The following story of Penelope Fitzgerald's father, longtime Punch editor E. V. Knox, meeting Barrie for the first time, which she relates in The Knox Brothers, seems typical of Barrie's uncomfortable nature:
Desmond MacCarthy, the most genial of Irish critics, had been at King's, and wanted to help [Edmund], as he wanted to help everybody he met. He also knew everybody. Eddie must come to him and ask advice from James Barrie, who was at the height of his fame, though he could sometimes be a little disconcerting, unless the side of him which spoke to adults, and which he called "McConachie," happened to be foremost. Buoyed up by MacCarthy's confidence, the two of them called at 133 Gloucester Terrace, where they found the room empty, except for a large dog, with which Barrie used to play hide-and-seek in the Park. While they waited, Eddie in sheer nervousness hit his hand on the marble mantelpiece. It began to bleed profusely. MacCarthy was aghast. Barrie could not bear the sight of blood. They tried to staunch it with handkerchiefs, and with the cuffs of MacCarthy's soft shirt, which became deeply stained. Barrie appeared at the doorway, took one look at them, and withdrew. Kind-hearted though he was, he was obliged to send down a message that he could not see them.
Overall, Barrie's was an odd, sad life, with far more than its share of sorrow and loss to leaven his success. Powell, in a review of Janet Dunbar's J. M. Barrie: The Man Behind the Image (1970) writes:
In the end one feels that only Dostoevsky could do justice to Barrie's life, the passionate sexless love affairs, the money, the rows, the reiterated tragedies.
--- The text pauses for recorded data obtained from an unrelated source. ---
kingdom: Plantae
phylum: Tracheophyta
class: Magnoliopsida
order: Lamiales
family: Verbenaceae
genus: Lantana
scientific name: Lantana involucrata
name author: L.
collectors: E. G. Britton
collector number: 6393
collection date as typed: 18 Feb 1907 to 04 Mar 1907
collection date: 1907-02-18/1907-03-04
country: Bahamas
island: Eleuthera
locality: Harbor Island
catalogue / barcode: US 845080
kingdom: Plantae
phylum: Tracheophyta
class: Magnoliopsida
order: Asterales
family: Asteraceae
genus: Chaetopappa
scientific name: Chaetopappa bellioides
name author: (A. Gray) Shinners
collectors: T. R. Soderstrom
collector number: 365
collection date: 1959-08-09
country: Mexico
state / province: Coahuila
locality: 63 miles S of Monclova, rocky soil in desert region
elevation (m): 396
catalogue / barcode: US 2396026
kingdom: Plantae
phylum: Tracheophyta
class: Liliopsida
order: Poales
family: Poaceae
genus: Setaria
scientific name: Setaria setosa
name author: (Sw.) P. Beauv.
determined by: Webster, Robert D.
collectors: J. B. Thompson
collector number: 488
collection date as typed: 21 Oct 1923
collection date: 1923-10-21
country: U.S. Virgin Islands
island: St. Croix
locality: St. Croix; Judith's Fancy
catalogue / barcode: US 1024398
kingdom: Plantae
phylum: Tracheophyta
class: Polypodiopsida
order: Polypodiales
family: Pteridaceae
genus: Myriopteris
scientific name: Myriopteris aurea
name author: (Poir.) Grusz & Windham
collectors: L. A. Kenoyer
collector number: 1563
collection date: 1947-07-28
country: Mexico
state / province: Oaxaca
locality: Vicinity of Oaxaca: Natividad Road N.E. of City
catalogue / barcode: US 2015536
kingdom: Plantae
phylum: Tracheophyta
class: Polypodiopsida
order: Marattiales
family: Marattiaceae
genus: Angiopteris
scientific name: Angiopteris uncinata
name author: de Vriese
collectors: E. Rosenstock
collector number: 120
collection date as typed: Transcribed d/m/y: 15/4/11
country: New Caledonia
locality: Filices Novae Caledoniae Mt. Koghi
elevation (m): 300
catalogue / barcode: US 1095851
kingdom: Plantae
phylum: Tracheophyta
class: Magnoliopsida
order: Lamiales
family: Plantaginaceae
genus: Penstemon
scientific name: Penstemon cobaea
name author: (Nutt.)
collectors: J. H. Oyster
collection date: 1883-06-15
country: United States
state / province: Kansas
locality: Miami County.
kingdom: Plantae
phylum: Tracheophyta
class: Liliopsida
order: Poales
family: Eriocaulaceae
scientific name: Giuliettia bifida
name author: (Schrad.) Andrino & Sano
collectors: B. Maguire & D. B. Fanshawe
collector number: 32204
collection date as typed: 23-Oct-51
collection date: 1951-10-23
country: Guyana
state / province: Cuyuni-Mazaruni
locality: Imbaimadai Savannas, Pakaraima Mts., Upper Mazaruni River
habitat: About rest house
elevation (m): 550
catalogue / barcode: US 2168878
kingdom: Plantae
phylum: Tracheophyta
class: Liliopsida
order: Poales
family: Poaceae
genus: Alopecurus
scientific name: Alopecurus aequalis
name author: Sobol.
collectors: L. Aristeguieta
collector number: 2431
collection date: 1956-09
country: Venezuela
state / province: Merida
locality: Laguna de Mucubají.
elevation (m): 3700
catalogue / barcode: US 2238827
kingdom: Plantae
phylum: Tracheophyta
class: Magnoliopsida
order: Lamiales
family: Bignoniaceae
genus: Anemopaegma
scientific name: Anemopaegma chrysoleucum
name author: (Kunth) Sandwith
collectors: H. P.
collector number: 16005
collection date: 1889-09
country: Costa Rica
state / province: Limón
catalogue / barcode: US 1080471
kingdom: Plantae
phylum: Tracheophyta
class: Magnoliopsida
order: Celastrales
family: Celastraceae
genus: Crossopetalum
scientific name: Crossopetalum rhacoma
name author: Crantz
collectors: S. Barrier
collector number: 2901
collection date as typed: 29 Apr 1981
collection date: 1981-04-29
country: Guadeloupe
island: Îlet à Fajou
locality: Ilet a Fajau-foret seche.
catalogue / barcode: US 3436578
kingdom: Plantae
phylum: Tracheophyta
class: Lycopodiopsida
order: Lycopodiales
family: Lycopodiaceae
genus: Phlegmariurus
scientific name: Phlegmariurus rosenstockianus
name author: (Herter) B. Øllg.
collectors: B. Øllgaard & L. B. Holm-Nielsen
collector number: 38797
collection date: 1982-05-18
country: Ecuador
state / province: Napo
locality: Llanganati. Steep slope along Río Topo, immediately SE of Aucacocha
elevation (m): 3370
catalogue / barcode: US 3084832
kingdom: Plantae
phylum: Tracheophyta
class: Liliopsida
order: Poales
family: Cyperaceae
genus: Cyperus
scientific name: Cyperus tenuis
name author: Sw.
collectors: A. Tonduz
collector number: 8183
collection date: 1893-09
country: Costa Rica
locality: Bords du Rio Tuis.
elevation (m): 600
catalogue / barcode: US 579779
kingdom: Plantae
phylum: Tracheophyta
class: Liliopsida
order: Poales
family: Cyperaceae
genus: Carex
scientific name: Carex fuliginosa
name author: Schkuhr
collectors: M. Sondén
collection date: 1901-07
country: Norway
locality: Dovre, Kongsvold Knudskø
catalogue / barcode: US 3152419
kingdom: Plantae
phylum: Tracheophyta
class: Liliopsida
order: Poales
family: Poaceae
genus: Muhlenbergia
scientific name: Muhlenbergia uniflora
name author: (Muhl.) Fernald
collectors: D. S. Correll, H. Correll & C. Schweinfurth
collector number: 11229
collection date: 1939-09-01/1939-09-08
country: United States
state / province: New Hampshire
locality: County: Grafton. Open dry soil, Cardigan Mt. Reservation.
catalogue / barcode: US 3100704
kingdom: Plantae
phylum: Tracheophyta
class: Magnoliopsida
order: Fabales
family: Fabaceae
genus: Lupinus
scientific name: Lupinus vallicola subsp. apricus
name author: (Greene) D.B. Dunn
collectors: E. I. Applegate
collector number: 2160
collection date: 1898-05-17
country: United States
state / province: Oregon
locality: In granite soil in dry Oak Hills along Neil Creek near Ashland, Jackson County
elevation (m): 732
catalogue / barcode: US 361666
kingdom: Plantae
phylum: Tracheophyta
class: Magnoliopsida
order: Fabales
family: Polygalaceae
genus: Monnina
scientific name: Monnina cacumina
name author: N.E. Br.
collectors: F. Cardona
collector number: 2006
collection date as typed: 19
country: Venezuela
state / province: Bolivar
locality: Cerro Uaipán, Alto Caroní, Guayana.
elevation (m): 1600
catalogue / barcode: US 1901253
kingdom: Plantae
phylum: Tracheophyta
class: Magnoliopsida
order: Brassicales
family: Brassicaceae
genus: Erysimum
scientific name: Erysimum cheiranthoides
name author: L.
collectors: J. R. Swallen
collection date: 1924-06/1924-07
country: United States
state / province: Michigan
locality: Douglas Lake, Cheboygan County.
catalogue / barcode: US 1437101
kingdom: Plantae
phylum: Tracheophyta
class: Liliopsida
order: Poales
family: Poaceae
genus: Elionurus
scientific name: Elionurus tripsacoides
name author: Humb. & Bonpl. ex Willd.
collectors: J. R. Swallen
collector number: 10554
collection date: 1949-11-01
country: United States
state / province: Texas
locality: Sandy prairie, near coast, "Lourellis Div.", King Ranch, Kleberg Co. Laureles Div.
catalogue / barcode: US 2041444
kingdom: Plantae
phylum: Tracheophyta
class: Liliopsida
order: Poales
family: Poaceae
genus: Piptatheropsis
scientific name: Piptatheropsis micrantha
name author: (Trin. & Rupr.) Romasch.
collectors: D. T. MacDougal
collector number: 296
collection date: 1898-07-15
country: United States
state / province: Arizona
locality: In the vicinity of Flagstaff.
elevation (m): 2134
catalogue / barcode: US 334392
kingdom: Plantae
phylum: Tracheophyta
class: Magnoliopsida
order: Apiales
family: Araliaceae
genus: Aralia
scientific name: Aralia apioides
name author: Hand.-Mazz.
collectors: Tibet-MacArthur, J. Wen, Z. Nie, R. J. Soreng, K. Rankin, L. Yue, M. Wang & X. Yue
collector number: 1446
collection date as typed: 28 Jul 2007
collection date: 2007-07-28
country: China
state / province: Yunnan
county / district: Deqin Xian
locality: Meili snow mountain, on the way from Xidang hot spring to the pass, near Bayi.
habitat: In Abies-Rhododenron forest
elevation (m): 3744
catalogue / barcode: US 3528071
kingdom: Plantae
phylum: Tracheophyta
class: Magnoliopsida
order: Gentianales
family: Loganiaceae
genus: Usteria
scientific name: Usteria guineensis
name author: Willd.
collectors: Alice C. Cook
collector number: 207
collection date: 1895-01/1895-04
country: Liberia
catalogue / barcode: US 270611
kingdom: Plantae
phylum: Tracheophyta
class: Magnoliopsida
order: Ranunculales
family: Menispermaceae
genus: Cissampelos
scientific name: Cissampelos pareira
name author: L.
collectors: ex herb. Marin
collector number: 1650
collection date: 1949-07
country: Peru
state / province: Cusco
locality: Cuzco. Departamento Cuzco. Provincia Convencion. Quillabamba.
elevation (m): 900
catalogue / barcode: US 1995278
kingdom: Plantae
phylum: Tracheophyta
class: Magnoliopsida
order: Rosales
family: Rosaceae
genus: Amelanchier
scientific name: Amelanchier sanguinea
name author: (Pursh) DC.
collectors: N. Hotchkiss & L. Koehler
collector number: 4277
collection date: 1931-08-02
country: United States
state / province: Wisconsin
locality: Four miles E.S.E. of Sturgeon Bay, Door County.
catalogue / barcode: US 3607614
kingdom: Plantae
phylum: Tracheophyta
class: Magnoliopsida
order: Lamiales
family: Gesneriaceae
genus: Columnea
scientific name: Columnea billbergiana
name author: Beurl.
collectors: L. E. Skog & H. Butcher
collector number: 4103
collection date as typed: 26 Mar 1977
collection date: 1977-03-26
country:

It is all Dostoevsky's meat.
4 All this has lead me to wonder whether some children's or young adult books should accompany me on my upcoming vacation. On my shelf, unread, is The Brilliance of the Moon (2004), the third volume of Lian Hearn's samurai adventure series, Tales of the Otori. Should it be packed? And, having hauled down the Prydain Chronicles to write about Lloyd Alexander--and then finding myself wanting to argue that they're better than Susan Cooper's sequence, The Dark Is Rising--I wonder if I should bring those along?
That would help solve my problem of bringing too many books on trips: if I get tired of hauling these around, I can always send them home with my nephew, further cementing Stacey's and my reputation as that aunt and uncle who always give books. I guess there are worse types of aunt and uncle to be.